BERT learns Spanish, beats Google at its own game
A Chilean research group trained a monolingual Spanish BERT that outperforms Multilingual BERT on several NLP benchmarks—using Whole Word Masking and a 31k SentencePiece vocabulary.

What it does
BETO is a BERT-Base-sized model trained from scratch on a large Spanish corpus. It comes in cased and uncased flavors, uses Whole Word Masking, and drops straight into the HuggingFace Transformers ecosystem via two model IDs. The training ran for 2M steps with a ~31k BPE subword vocabulary built with SentencePiece.
The interesting bit
The name is a pun—“Beto” sounds like “BErT en españOl” and also nods to a common Spanish nickname. More substantively, the benchmarks show a monolingual model beating Google’s Multilingual BERT on POS tagging, NER, and XNLI, sometimes by substantial margins. The cased model wins on POS and NER; the uncased model takes MLDoc. It’s a clean demonstration that language-specific pretraining still matters even when multilingual models exist.
Key highlights
- Available via HuggingFace as
dccuchile/bert-base-spanish-wwm-casedand...uncased - Trained with Whole Word Masking (Spanish-specific, not just multilingual BERT repackaged)
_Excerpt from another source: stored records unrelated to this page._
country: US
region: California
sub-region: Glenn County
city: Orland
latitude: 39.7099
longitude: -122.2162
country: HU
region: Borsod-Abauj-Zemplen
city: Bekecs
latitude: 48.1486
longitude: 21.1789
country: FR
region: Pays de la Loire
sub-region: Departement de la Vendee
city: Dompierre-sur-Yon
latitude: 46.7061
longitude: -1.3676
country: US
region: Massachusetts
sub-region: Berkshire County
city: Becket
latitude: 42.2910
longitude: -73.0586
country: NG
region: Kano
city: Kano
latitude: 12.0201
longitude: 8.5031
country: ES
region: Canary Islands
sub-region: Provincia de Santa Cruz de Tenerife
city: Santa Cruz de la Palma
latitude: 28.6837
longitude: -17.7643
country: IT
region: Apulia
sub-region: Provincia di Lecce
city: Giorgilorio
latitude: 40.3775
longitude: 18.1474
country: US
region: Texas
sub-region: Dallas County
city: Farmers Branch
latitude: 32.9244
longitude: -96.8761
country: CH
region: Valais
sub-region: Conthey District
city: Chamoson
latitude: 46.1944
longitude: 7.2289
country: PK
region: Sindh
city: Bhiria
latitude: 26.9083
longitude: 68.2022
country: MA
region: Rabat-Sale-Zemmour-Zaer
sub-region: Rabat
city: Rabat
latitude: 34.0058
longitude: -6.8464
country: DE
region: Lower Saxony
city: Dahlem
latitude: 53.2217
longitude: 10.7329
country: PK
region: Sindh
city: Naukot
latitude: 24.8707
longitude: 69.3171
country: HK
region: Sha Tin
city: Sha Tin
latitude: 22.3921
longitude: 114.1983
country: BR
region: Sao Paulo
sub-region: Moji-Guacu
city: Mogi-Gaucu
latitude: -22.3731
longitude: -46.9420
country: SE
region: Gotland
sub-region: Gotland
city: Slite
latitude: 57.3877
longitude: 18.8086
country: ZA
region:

- Benchmarks cover POS, NER, document classification (MLDoc), paraphrase detection (PAWS-X), and NLI (XNLI)
- Includes a Colab notebook for quick experimentation
- Academic paper published at PML4DC @ ICLR 2020
Caveats
- The license situation is murky: the authors want CC BY 4.0 but explicitly warn that the training data’s original licenses may not permit commercial use
- Benchmark table is frozen as of October 2019; no updates shown for newer multilingual competitors
- PAWS-X results lag Multilingual BERT (89.05 vs 90.70), so it’s not a clean sweep
Verdict
Worth grabbing if you’re doing Spanish NLP and want a battle-tested monolingual encoder without training your own. Skip if you need guaranteed commercial licensing clarity or if you’re already committed to newer architectures beyond BERT.